> _Your goal_
All of the data that follows should be given again exactly, without its images.

★ ★ ★ ★ ★

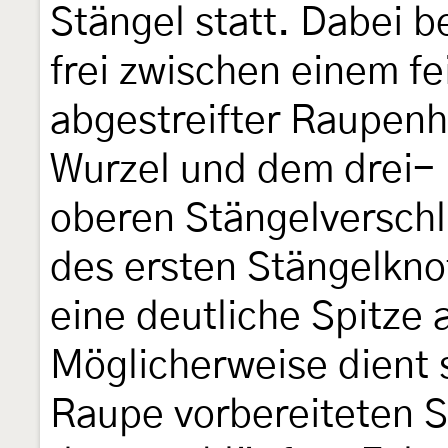
Stängel statt. Dabei 
frei zwischen einem f
abgestreifter Raupenh
Wurzel und dem drei- 
oberen Stängelverschl
des ersten Stängelkn
eine deutliche Spitze 
Möglicherweise dient 
Raupe vorbereiteten S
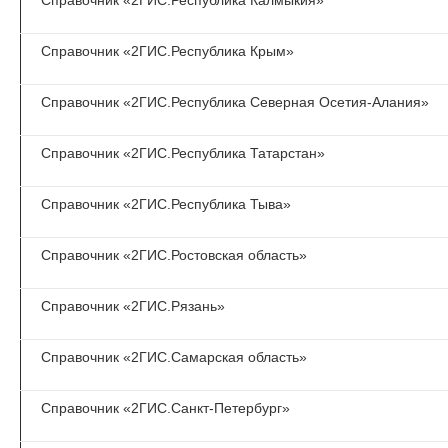
Справочник «2ГИС.Республика Калмыкия»
Справочник «2ГИС.Республика Крым»
Справочник «2ГИС.Республика Северная Осетия-Алания»
Справочник «2ГИС.Республика Татарстан»
Справочник «2ГИС.Республика Тыва»
Справочник «2ГИС.Ростовская область»
Справочник «2ГИС.Рязань»
Справочник «2ГИС.Самарская область»
Справочник «2ГИС.Санкт-Петербург»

★ ★ ★ ★ ★

> _Solution_
Stängel statt. Dabei 
frei zwischen einem f
abgestreifter Raupenh
Wurzel und dem drei- 
oberen Stängelverschl
des ersten Stängelkn
eine deutliche Spitze 
Möglicherweise dient 
Raupe vorbereiteten S
Справочник «2ГИС.Республика Калмыкия»
Справочник «2ГИС.Республика Крым»
Справочник «2ГИС.Республика Северная Осетия-Алания»
Справочник «2ГИС.Республика Татарстан»
Справочник «2ГИС.Республика Тыва»
Справочник «2ГИС.Ростовская область»
Справочник «2ГИС.Рязань»
Справочник «2ГИС.Самарская область»
Справочник «2ГИС.Санкт-Петербург»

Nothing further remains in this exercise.